### WHAT THE TASK ASKS
Look below for the line containing "thumb tip: (620, 335)", then write out that line and every line after it to the end, exactly, minus the pictures.

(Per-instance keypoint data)
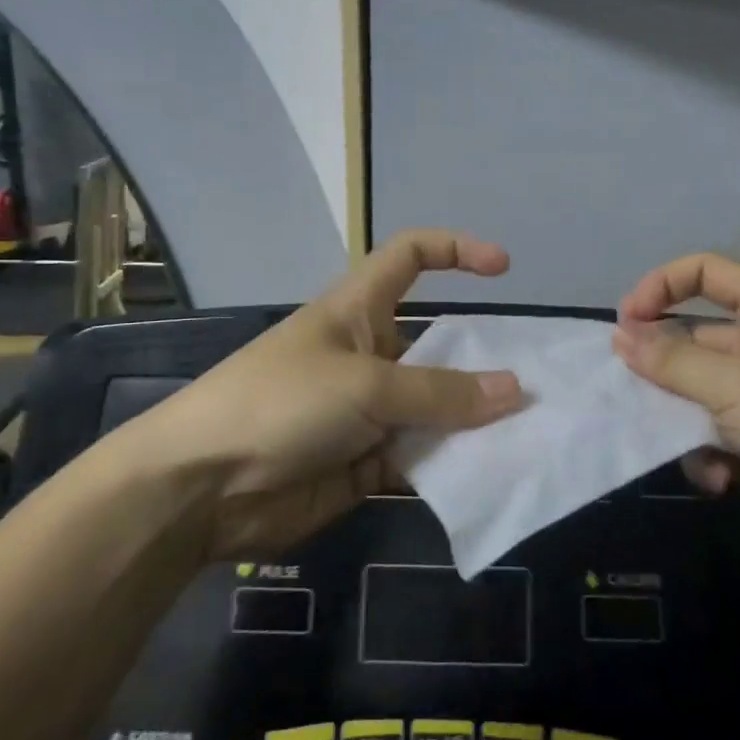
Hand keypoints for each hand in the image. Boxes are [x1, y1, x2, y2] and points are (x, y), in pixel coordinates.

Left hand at [123, 229, 524, 557]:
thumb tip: (515, 390)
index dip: (456, 250)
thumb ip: (442, 393)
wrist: (202, 489)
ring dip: (473, 421)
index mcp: (358, 310)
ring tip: (528, 434)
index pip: (410, 256)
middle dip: (482, 360)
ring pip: (435, 408)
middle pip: (437, 344)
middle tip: (537, 384)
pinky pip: (420, 456)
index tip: (503, 268)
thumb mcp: (367, 386)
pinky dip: (450, 464)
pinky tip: (488, 474)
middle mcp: (368, 354)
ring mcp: (367, 411)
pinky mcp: (364, 462)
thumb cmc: (281, 404)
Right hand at [614, 252, 739, 570]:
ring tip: (671, 439)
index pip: (706, 272)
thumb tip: (620, 335)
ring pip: (692, 393)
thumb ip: (671, 359)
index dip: (661, 285)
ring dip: (677, 418)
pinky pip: (708, 436)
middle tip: (627, 390)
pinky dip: (704, 455)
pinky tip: (716, 476)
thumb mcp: (736, 383)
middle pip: (691, 339)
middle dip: (659, 366)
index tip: (626, 320)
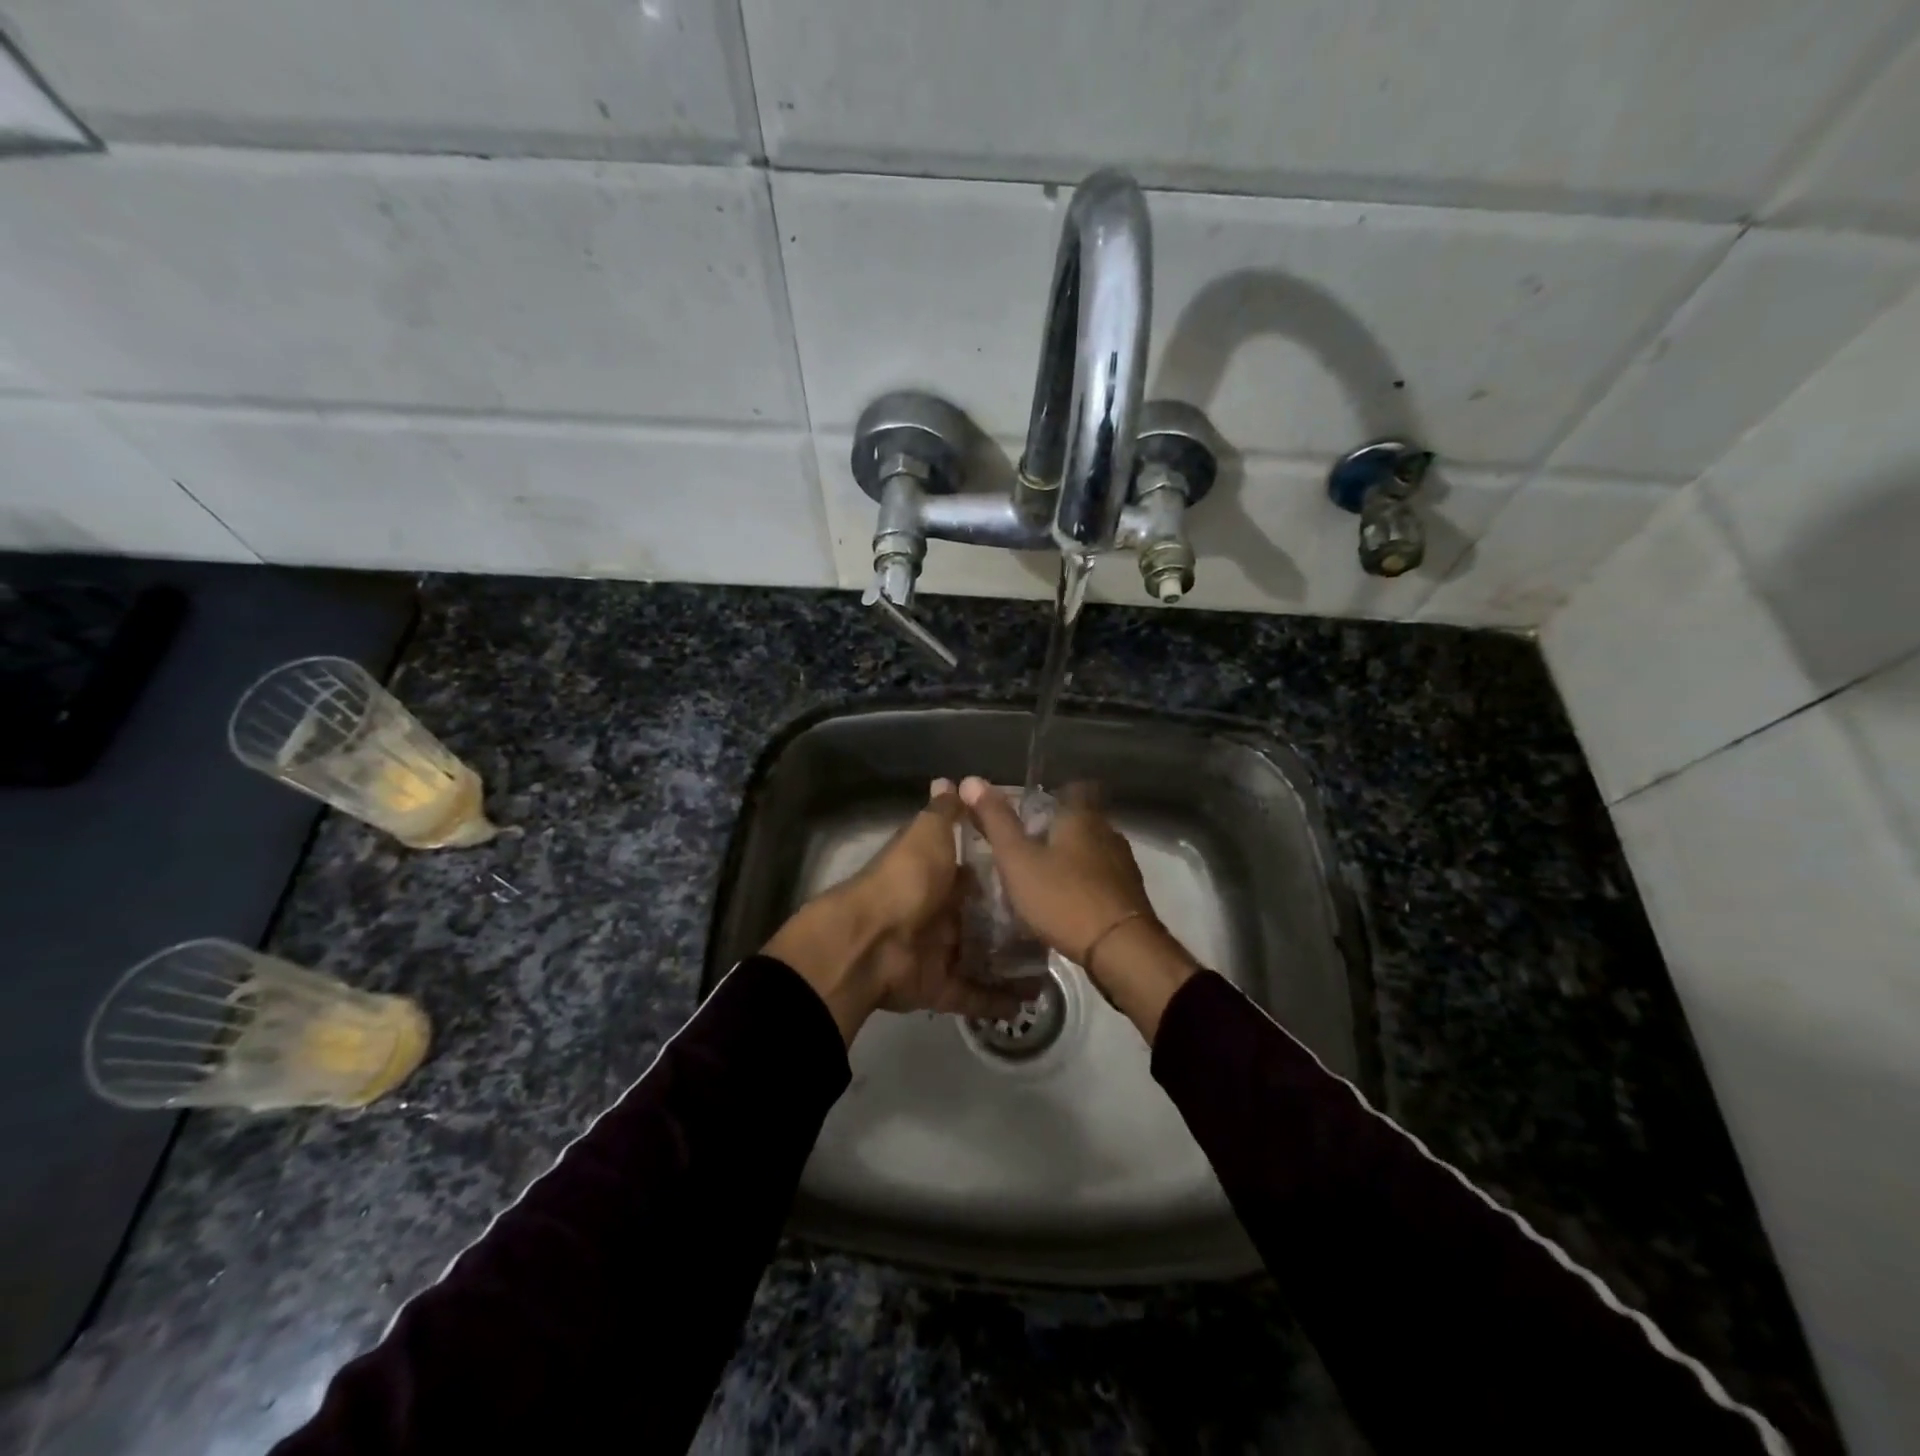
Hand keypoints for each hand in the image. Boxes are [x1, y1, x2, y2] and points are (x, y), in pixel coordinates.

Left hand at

### TASK SOLUTION
thumb tip: (620, 335)
ring pip: (692, 393)
thumb ip: (671, 359)
index dip: (661, 285)
ring dip: (677, 418)
pinky pip: (708, 436)
middle tip: (627, 390)
pinky dip: (704, 455)
pinky tip: (716, 476)
thumb mcp: (736, 383)
middle pip: (691, 339)
middle dip: (659, 366)
index tip: (626, 320)
Hand keypoints for each hand in the image. Boxes are [x1, y1, x2, y2] and points are (x, y), in pixel coordinates.

Left hand at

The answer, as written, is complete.